Before we differentiate, we must know whether a variable in that expression represents a constant or variable, correct?

For example, if we have the function,

$$f(x) = r^3 x^2$$

$$f'(x) = \frac{d}{{dx}}\left[ {r^3 x^2 } \right]$$​

(1) Now if $$r$$ represents a variable then,

$$f'(x) = r^3 \cdot \frac{d}{{dx}}\left[ {x^2 } \right] + \frac{d}{{dx}}\left[ {r^3 } \right] \cdot x^2$$

$$f'(x) = 2r^3 x + 3r^2 x^2$$​

But if we know $$r$$ to be a constant then,

$$f'(x) = 2r^3 x$$​

So it seems like it is very important to know exactly what the variable represents in a function. Am I correct? In my current calculus textbook, I don't think this topic was covered thoroughly enough.

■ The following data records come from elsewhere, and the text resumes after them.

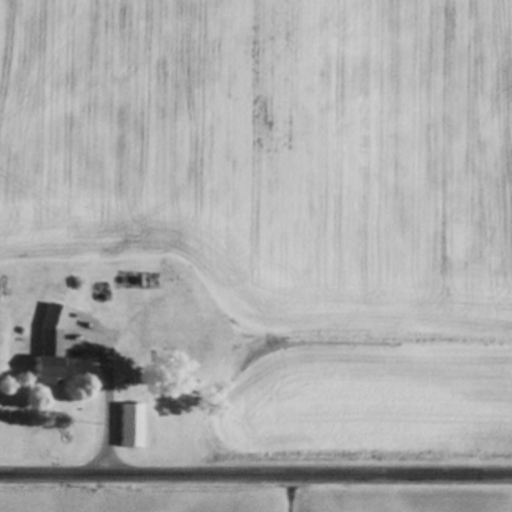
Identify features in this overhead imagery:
building: (47, 346)
building: (47, 355)
road: (101, 417)
building: (129, 424)
building: (128, 426)
road: (256, 477)
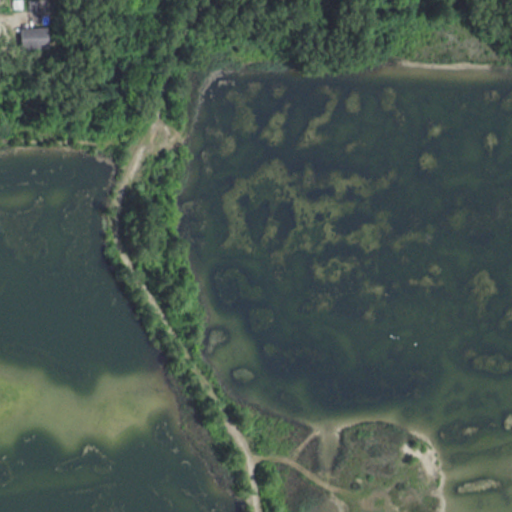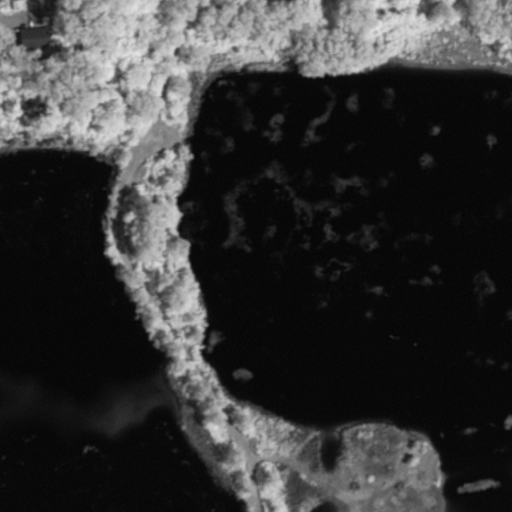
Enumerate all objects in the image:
building: (32, 37)
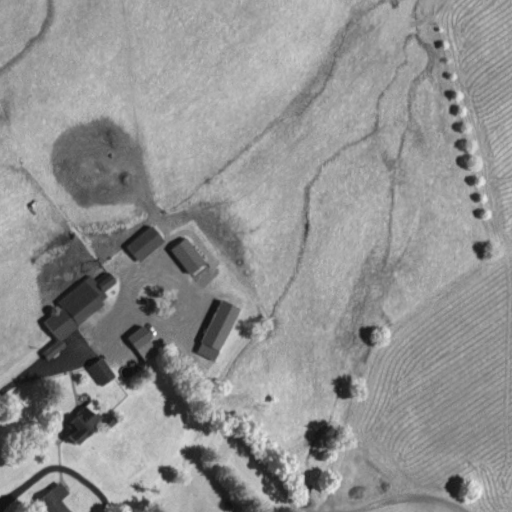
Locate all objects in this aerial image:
building: (143, 242)
building: (185, 254)
road: (137, 307)
building: (74, 309)
building: (215, 328)
building: (141, 343)
road: (69, 347)
building: (99, 370)
building: (82, 420)
road: (58, 466)
road: (277, 488)
building: (50, 501)
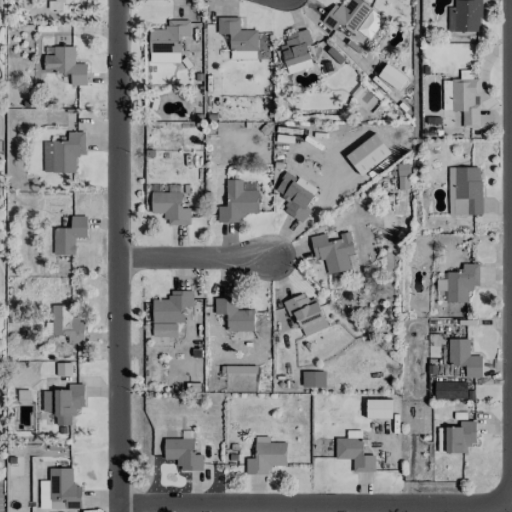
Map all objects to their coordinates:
building: (59, 5)
building: (464, 16)
building: (353, 17)
building: (236, 33)
building: (168, 36)
building: (296, 51)
building: (242, 54)
building: (164, 57)
building: (67, 65)
building: (391, 76)
building: (466, 100)
building: (63, 153)
building: (450, 183)
building: (467, 190)
building: (238, 201)
building: (296, 201)
building: (170, 207)
building: (69, 235)
park: (4, 238)
building: (333, 251)
road: (320, 253)
road: (118, 256)
road: (195, 257)
building: (457, 283)
building: (171, 306)
building: (305, 313)
building: (234, 314)
building: (67, 324)
building: (164, 329)
building: (463, 357)
building: (63, 369)
building: (237, 373)
building: (313, 378)
building: (451, 390)
building: (64, 402)
building: (378, 408)
building: (456, 437)
building: (354, 451)
building: (182, 453)
building: (59, 486)
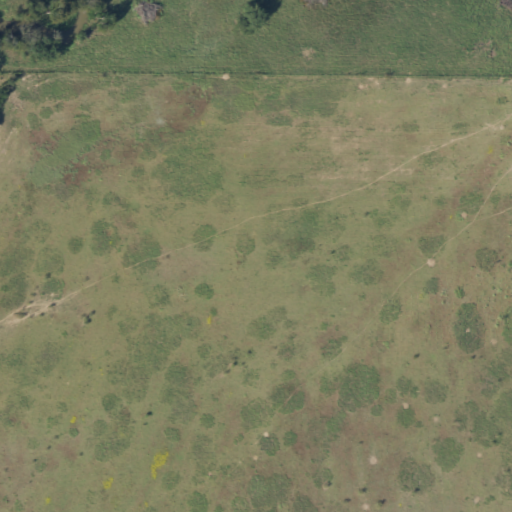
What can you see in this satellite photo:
road: (310, 256)
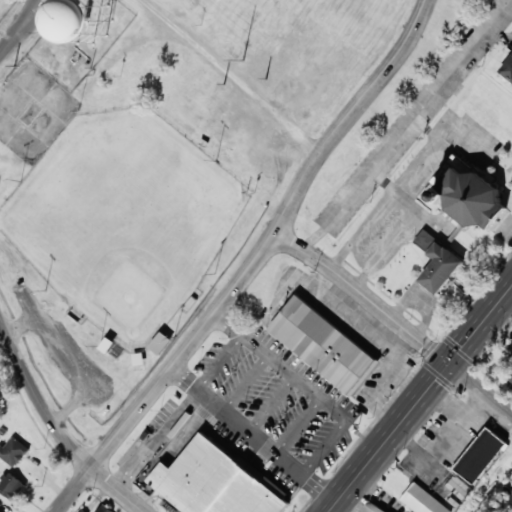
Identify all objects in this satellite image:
power substation: (5, 7)
building: (86, 20)
water tower: (83, 28)
building: (507, 68)
road: (304, 140)
building: (469, 196)
road: (301, 199)
road: (25, 236)
building: (424, 239)
park: (111, 265)
building: (440, 268)
road: (241, 284)
road: (397, 326)
building: (161, 343)
building: (324, 345)
building: (112, 348)
building: (511, 379)
road: (421, 400)
building: (13, 451)
building: (480, 455)
building: (216, 482)
building: (216, 482)
building: (12, 486)
road: (120, 491)
building: (423, 501)
building: (104, 509)
building: (82, 510)
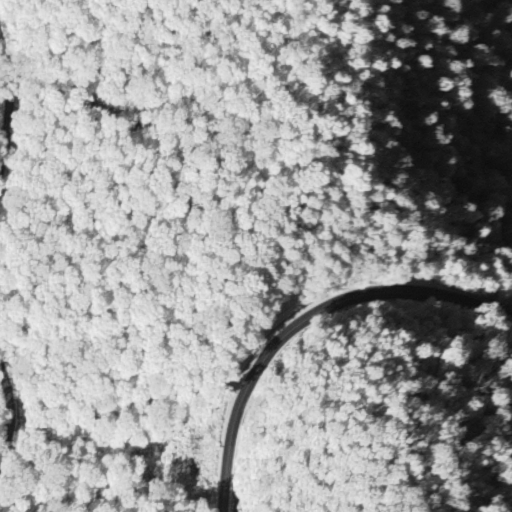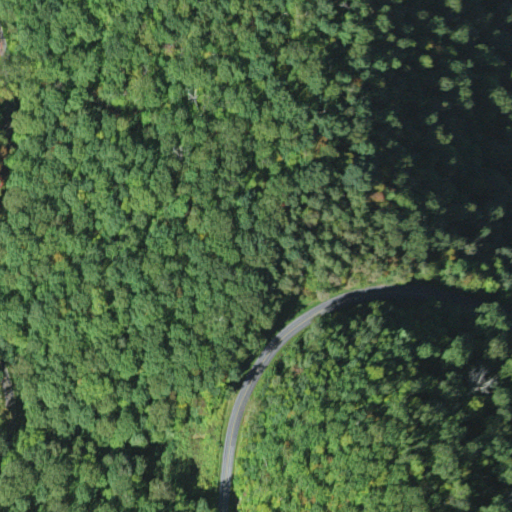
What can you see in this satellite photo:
road: (2, 246)
road: (307, 319)
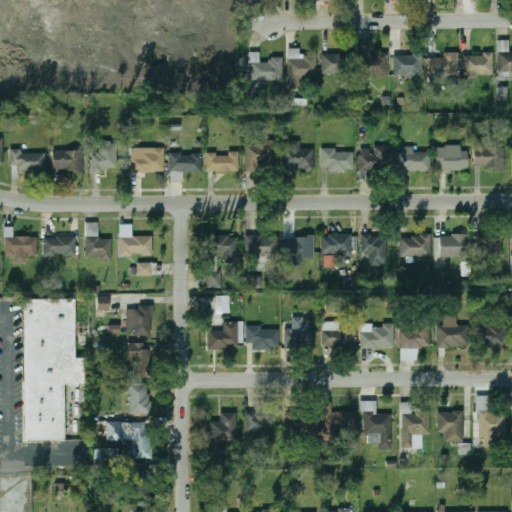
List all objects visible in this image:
road: (390, 20)
building: (504, 56)
building: (371, 60)
building: (371, 61)
building: (505, 62)
building: (336, 63)
building: (301, 64)
building: (301, 64)
building: (337, 64)
building: (408, 64)
building: (444, 64)
building: (479, 64)
building: (479, 64)
building: (407, 65)
building: (443, 65)
building: (266, 67)
building: (265, 68)
building: (1, 150)
building: (2, 150)
building: (105, 155)
building: (259, 155)
building: (487, 155)
building: (259, 156)
building: (488, 156)
building: (105, 157)
building: (297, 157)
building: (452, 157)
building: (298, 158)
building: (375, 158)
building: (452, 158)
building: (336, 159)
building: (373, 159)
building: (26, 160)
building: (28, 160)
building: (67, 160)
building: (67, 160)
building: (147, 160)
building: (338, 160)
building: (412, 160)
building: (413, 160)
building: (145, 162)
building: (186, 162)
building: (222, 162)
building: (222, 162)
building: (184, 165)
road: (255, 202)
building: (98, 242)
building: (96, 243)
building: (133, 243)
building: (336, 244)
building: (336, 244)
building: (490, 244)
building: (452, 245)
building: (452, 245)
building: (489, 245)
building: (19, 246)
building: (20, 246)
building: (61, 246)
building: (136, 246)
building: (299, 246)
building: (415, 246)
building: (417, 246)
building: (59, 247)
building: (261, 247)
building: (376, 247)
building: (262, 248)
building: (298, 249)
building: (375, 249)
building: (221, 250)
building: (219, 255)
building: (511, 263)
building: (145, 269)
building: (146, 269)
building: (213, 279)
building: (103, 303)
building: (222, 304)
building: (139, 320)
building: (140, 320)
building: (299, 331)
building: (297, 333)
building: (451, 333)
building: (451, 333)
building: (492, 335)
building: (225, 336)
building: (226, 336)
building: (262, 336)
building: (337, 336)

EDIT: On line labeled (1) the word "constant" was replaced by the intented word, "variable". My mistake...

 

[benorin]

Now if $$r$$ represents a function of x then,

$$f'(x) = r^3 \cdot \frac{d}{{dx}}\left[ {x^2 } \right] + \frac{d}{{dx}}\left[ {r^3 } \right] \cdot x^2$$

which, by the chain rule, is

$$f'(x) = 2r^3 x + 3r^2 r^{\prime} x^2$$​

But if we know $$r$$ to be a constant then, $$r^{\prime}=0$$

$$f'(x) = 2r^3 x$$​

 

[opticaltempest]

Could you elaborate more on what is meant by "r is a function of x"?

Is there a difference in me saying f(x) vs f(r,x) ?

Since I said f(x) can I think of it like,

"r doesn't allow for any inputs, only x allows inputs. Therefore the value of r will depend upon
what value of x you put in." ?

By me saying f(x)=r*x does it mean that r MUST be some defined constant since it cannot have an input?

 

[HallsofIvy]

If r represents a variable, indpendent of x, then it would make no sense to write f(x)= r³x²- it would have to be f(x,r)= r³x².

If you suspect that r is a function of x (for example that r= cos(x) so that f(x)= r³x²= cos³(x)x² and so f'(x)= -3x²sin²(x)+ 2xcos³(x)), then you can "cover all bets" by writing f'(x)= 3r²x²r'(x)+ 2r³x. In that case, if it happens that r is a constant, r'(x)= 0 giving you f'(x)= 2r³x which is correct.

Generally, whether or not a letter represents a variable or a constant should be clear from the context.

 

[matt grime]

Translation: if something isn't what we supposed it was then its behaviour may change? Answer: Yes. That has nothing to do with maths though.